# READING TEXT
I Don't Dance is the third studio album by American country music artist Lee Brice. It was released on September 9, 2014 via Curb Records.

Content
The album's lead single is its title track, which became a number one single on Country Airplay in mid 2014. "Drinking Class" is the second single.

Brice produced the title track by himself; he co-produced with Jon Stone of American Young on tracks 2, 7–9, and 11–13, and Kyle Jacobs and Matt McClure on tracks 3–6, and 10. He also played every instrument on the track "Girls in Bikinis".

"Sirens" appears in the video game Madden NFL 16.

Critical reception

I Don't Dance received positive reviews from music critics. It has a score of 69 out of 100 on Metacritic indicating "generally favorable reviews", based on 4 critics reviews.
Jon Freeman of Country Weekly rated the album "B". He praised the songwriting of the title track, as well as "Drinkin' Class", "My Carolina", and "The Airport Song", and described Brice's voice as "spectacular, ranging from a gentle whisper to a right-from-the-gut, serrated-edge howl that elevates even the most forgettable material into high drama." Freeman also praised the sparseness of the album's production.

Commercial performance
The album debuted on the Billboard 200 at No. 5, and No. 1 on the Top Country Albums chart with 39,000 copies sold in the United States in its debut week. The album has sold 247,400 copies in the US as of March 2016. On October 18, 2017, the song received gold status by the RIAA.

Track listing

Personnel
Adapted from liner notes.

 Carolyn Wann Bailey - strings (tracks 5, 10)
 Hari Bernstein - strings (tracks 5, 10)
 Travis Bettis - electric guitar (tracks 1, 2, 12)
 Jessica Blackwell - strings (tracks 5, 10)
Lee Brice - acoustic guitar (tracks 1, 7-9, 12), banjo (tracks 8, 9) electric guitar (tracks 3-5, 7, 11), handclaps (track 9), horn arrangements (track 10), keyboards (track 8), string arrangements (tracks 5, 10), lead vocals (all tracks), background vocals (tracks 1, 2, 4, 6-8, 11), "Heys" (track 9), whistle (track 8)
 Sara Brice - talking girl (track 8)
 Tom Bukovac - electric guitar (tracks 2, 13)
 Perry Coleman - background vocals (tracks 2, 4, 5-7, 11, 13)
 Chad Cromwell - drums (tracks 7, 11)
 Eric Darken - percussion (track 1)

# DATA PROVIDED

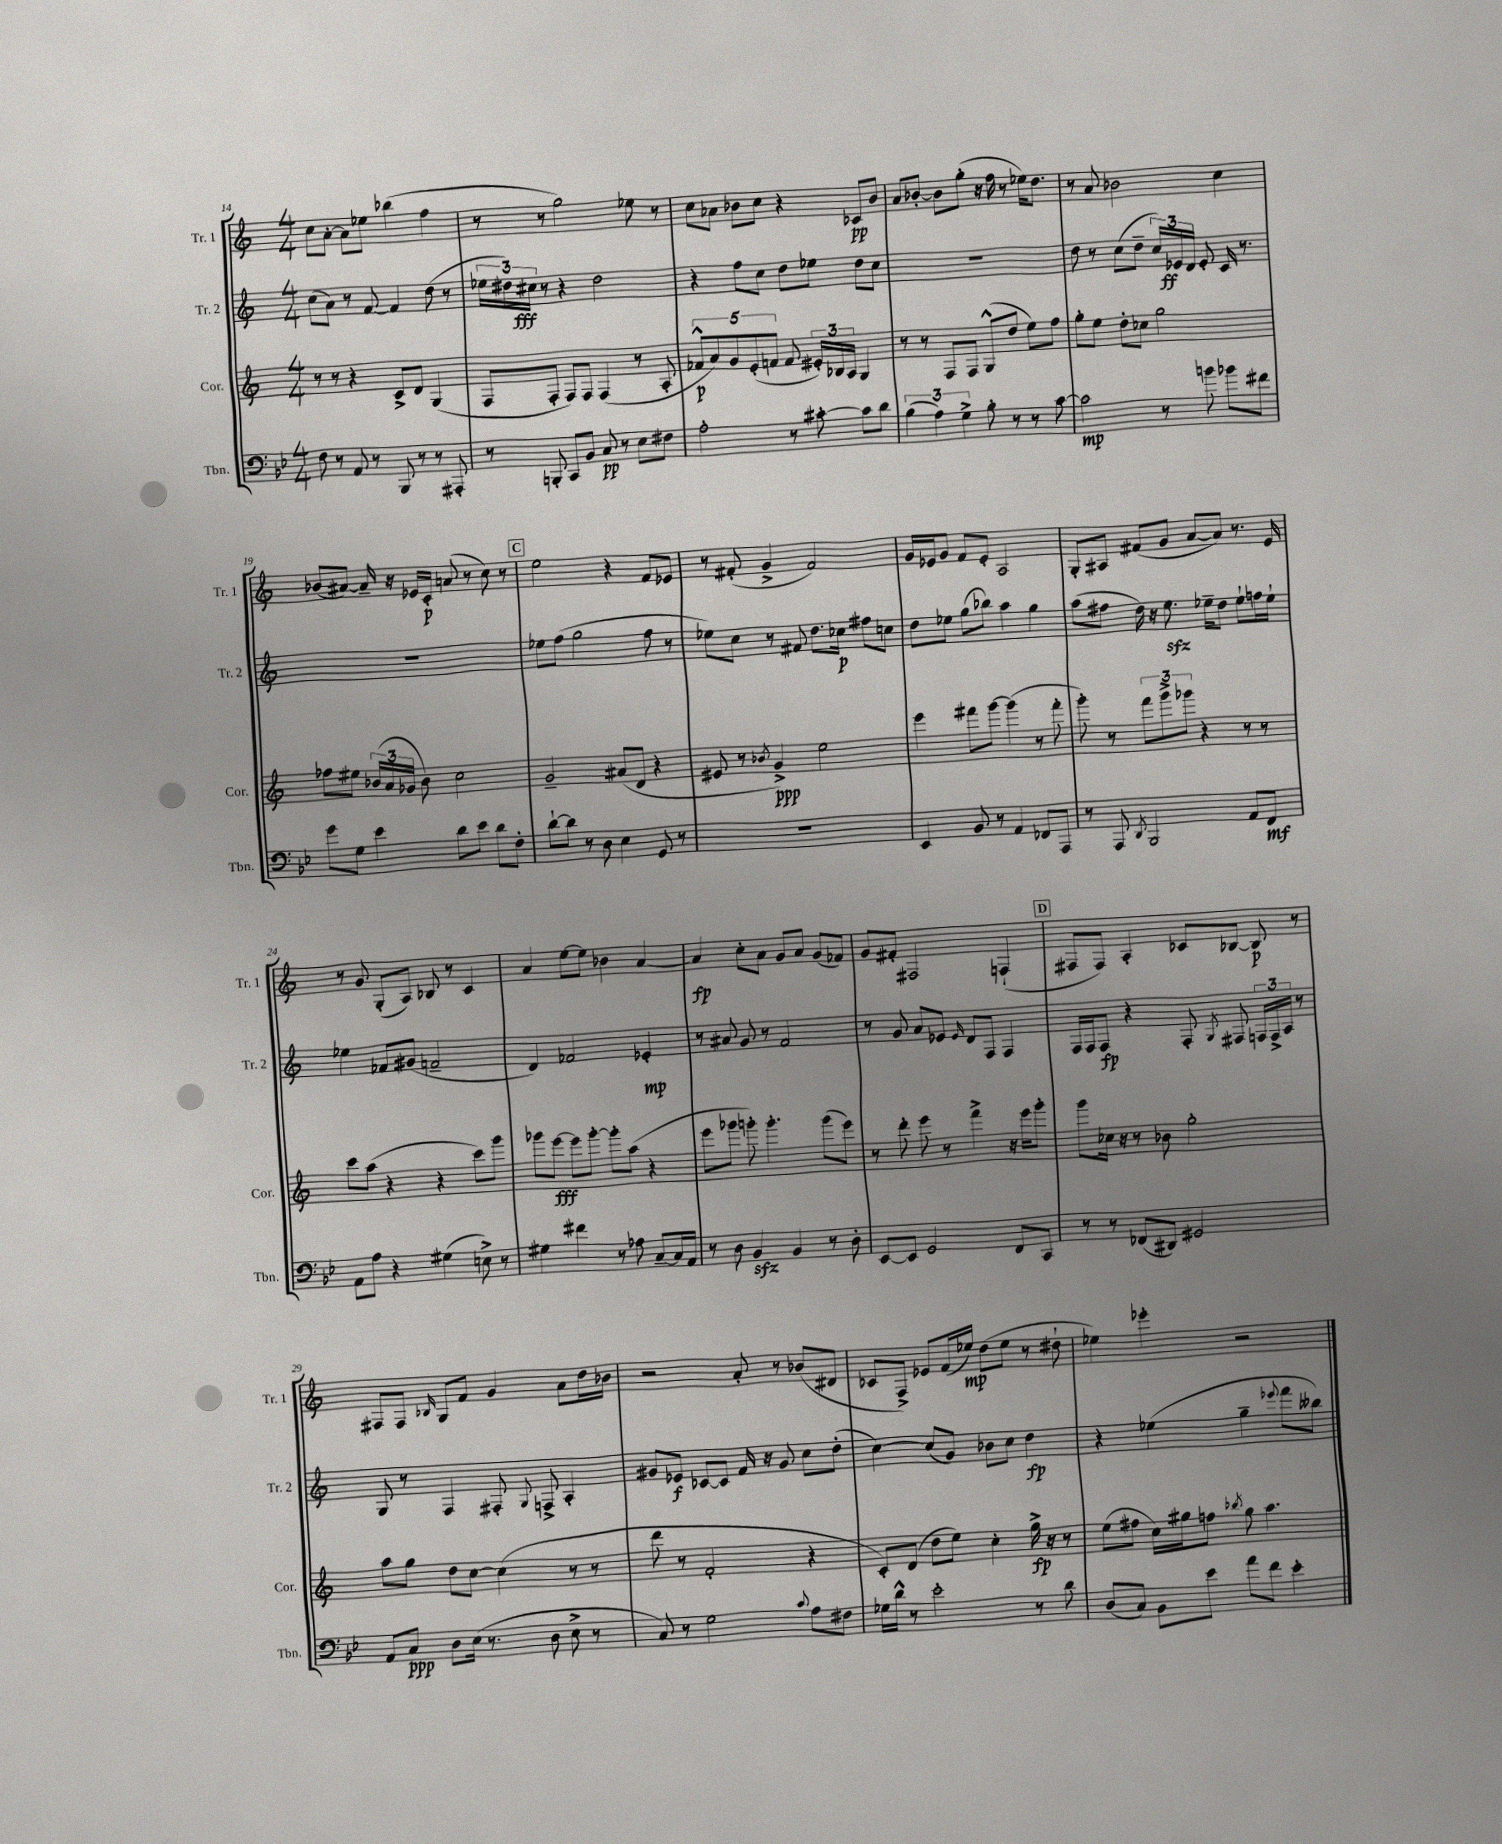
<<
\new StaffGroup <<
\new Staff = "s0" \with { instrumentName = "Tr. 1" shortInstrumentName = "Tr. 1" } {
    \clef treble \key c \major \numericTimeSignature \time 4/4
    \autoBeamOff c''8[ a'8]~-. a'8[ ees''8] bes''4( f''4 |
    r8 r8 g''2) ees''8 r8 |
    c''8[ aes'8] bes'8[ c''8] r4 ces'8[\pp bes'8] |
    a'8[ bes'8]~-. bes'8[ g''8]-.( r16 f''16 r8 ees''16[) d''8.] |
    r8 a'8 bes'2 c''4 |
    bes'8[( ais'8]~) ais'16-- r16 ees'16[ c'16]-.\p a'8( r8 c''8) r8 |
    \mark \markup { \box "C" } e''2 r4 f'8[ ees'8] |
    r8 fis'8-.( g'4-> fis'2) |
    g'16[ ees'16 g'8] f'8[ ees'8]-. a2 |
    g8[-. ais8] fis'8[( g'8] a'8[~ a'8]) r8. e'16 |
    r8 g'8 g8[-.( a8]) bes8 r8 c'4 |
    a'4 e''8[~ e''8] bes'4 a'4~ |
    a'4\fp c''8[-. a'8] g'8[ a'8] g'8[( fes'8]) |
    g'8[ fis'8]-. fis2 f4-!( |
    \mark \markup { \box "D" } fis8[ fis8]) a4-. ces'8[ bes8]~ bes8\p r8 |
    fis8[ fis8] \grace { bes16 } g8[ f'8] g'4 a'8[ d''16 bes'16] |
    r2 a'8-. r8 bes'8[( dis'8] |
    ces'8[ f8]->) ees'8[ f'16( ees''16]\mp) d''8[( ees''8] r8 dis''8-! |
    ees''4) ees'''4-. r2 \bar "|." |
}
\new Staff = "s1" \with { instrumentName = "Tr. 2" shortInstrumentName = "Tr. 2" } {
    \clef treble \key c \major \numericTimeSignature \time 4/4
    \autoBeamOff c''8[( a'8]) r8 f'8~ f'4 d''8( r8 |
    \tuplet 3/2 { ees''16[ dis''16) cis''16]\fff } r8 r4 dis''2 |
    r4 f''8[ c''8] d''8[ ees''8] d''8[ c''8] |
    R1 |
    d''8 r8 c''8[( d''8]-- \tuplet 3/2 { c''16[) ees'16\ff d'16] } ees'8-. c'16 r8. |
    R1 |
    \mark \markup { \box "C" } ees''8[ f''8]( g''2 f''8 r8 |
    ees''8[) c''8] r8 fis'8 d''8.[ ces''16]\p fis''8[ c''8] |
    d''8[ ees''8] g''8[( bes''8]) a''4 g''4 |
    a''8[( fis''8] d''16) r16 e''8.\sfz ees''16[-- d''8] ees''8[-! f''16 ees''16]-! |
    ees''4 fes'8[ gis'8]( f'2-- |
    d'4) fes'2 ees'4-.\mp |
    r8 ais'8 g'8 r8 f'2 |
    r8 g'8 a'8[ ees'8] \grace { ees'16 } d'8[ f8] f4 |
    \mark \markup { \box "D" } f16[ f16 f8]\fp r4 f8-. \acciaccatura { g8 } fis8 \tuplet 3/2 { f16[ f16-> a16] } r8 |
    g8 r8 f4 fis8-. \appoggiatura { g8 } f8-> a4-. |
    gis'8[ ees'8]\f ces'8[~ ces'8] f'16 r16 gis'8 c''8[ d''8]-.( |
    c''4~) c''8[( g'8]) bes'8[ c''8] d''4\fp |
    r4 ees''4( g''4-- \appoggiatura { ees'''8 } f'''8[ beses''8]) \bar "|." |
}
\new Staff = "s2" \with { instrumentName = "Cor." shortInstrumentName = "Cor." } {
    \clef treble \key c \major \numericTimeSignature \time 4/4
    \autoBeamOff r8 r8 r4 c'8[-> d'8] g4( |
    f8[ f8]-. f8[) f8] f4( r8 a8-. |
    \tuplet 5/4 { fes'8[-^\p a'8) g'8 e'8-.( f'8] } f'8 \tuplet 3/2 { eis'16[-.) bes16 a16] } g4 |
    r8 r8 f8[ f8] g8[-^( d''8] e''8[) f''8] |
    g''8[-. e''8] d''8[-. ces''8] g''2 |
    fes''8[ eis''8] \tuplet 3/2 { bes'16[( a'16 ges'16] } bes'8) c''2 |
    \mark \markup { \box "C" } g'2-- ais'8[( d'8] r4 |
    eis'8 r8 \acciaccatura { bes'8 } g'4->\ppp) e''2 |
    e'''4 fis'''8[ g'''8]~ g'''4( r8 fis'''8-. |
    g'''8-.) r8 \tuplet 3/2 { f'''8[ g'''8-> ges'''8] } r4 r8 r8 |
    c'''8[ a''8]( r4 r4 c'''8[) g'''8] |
    ges'''8[ e'''8]~\fff e'''8[ ges'''8]~-. ges'''8[-. a''8]( r4 |
    e'''8[ ges'''8] g'''8-.) g'''4.-. g'''8[( e'''8]) |
    r8 d'''8-. e'''8 r8 f'''4-> r16 e'''16[ g'''8]-. |
    \mark \markup { \box "D" } g'''8[ ces''16] r16 r8 bes'8 g''2-. |
    a''8[ g''8] d''8[ c''8]~ c''4( r8 r8 |
    d'''8 r8 f'2-. r4 |
    c'8[-.) d'8]( d''8[ e''8]) c''4-. g''16->\fp r16 r8 |
    e''8[( fis''8] c''16[) gis''16 f''8] \acciaccatura { bes''8 } gis''8 a''4. \bar "|." |
}
\new Staff = "s3" \with { instrumentName = "Tbn." shortInstrumentName = "Tbn." } {
    \clef bass \key bes \major \numericTimeSignature \time 4/4
    \autoBeamOff f8 r8 a,8 r8 bes,,8 r8 r8 ais,,8-. |
    r8 b,,8-. c,8[ bes,8] c8\pp r8 ees8[ fis8] |
    a2-. r8 cis'8~-. cis'8[ d'8] |
    \tuplet 3/2 { bes4( a4) g4-> } bes8-. r8 r8 c'8~ |
    c'2\mp r8 b'8 bes'8[ fis'8] |
    g'8[ g8] ees'4 d'8[ ees'8] d'8[ f8]-. |
    \mark \markup { \box "C" } d'8[~-! d'8] r8 d8 ees4 g,8 r8 |
    R1 |
    ees,4 bes,8 r8 a,4 fes,8[ a,,8] |
    r8 a,,8 \acciaccatura { d,8 } bes,,2 a,8[ f,8]\mf |
    a,8[ a8] r4 gis4( e8->) r8 |
    gis4 fis'4 r8 aes8 c8[~-- c16 a,16] |
    r8 d8 bes,4\sfz bes,4 r8 d8-. |
    ees,8[~ ees,8] g,2 f,8[ c,8] |
    \mark \markup { \box "D" } r8 r8 fes,8[( dis,8]) gis,2 |
    a,8[ c8]\ppp d8[ ees16]( r8. d8 ees8-> r8 |
    c8) r8 g2 \appoggiatura { c'8 } a8[ fis8] |
    ges16[ d'16]-^ r8 ees'2-. r8 d'8 |
    d8[( c8]) bes,8[ ees'8] a'8[ f'8] ees'4-. \bar "|." |
}
>>
>>
\layout { \context { \Score currentBarNumber = #14 } }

# PROBLEMS TO SOLVE
- 1) Answer these questions about the album text:
(a) On what date was the album released?
(b) Which video game features "Sirens"?
(c) How many copies did the album sell in the United States in its debut week?
- 2) Return the lines of the listing starting at its first line and ending at the line that contains "c''8[ aes'8] bes'8[ c''8]", with both ends included. Leave the pictures out.
The album text and the listing have nothing to do with each other.

# ANSWERS FOR THIS EXERCISE
- 1)
(a) September 9, 2014
(b) Madden NFL 16
(c) 39,000 copies

- 2)
<<
\new StaffGroup <<
\new Staff = "s0" \with { instrumentName = "Tr. 1" shortInstrumentName = "Tr. 1" } {
    \clef treble \key c \major \numericTimeSignature \time 4/4
    \autoBeamOff c''8[ a'8]~-. a'8[ ees''8] bes''4( f''4 |
    r8 r8 g''2) ees''8 r8 |
    c''8[ aes'8] bes'8[ c''8] r4 ces'8[\pp bes'8] |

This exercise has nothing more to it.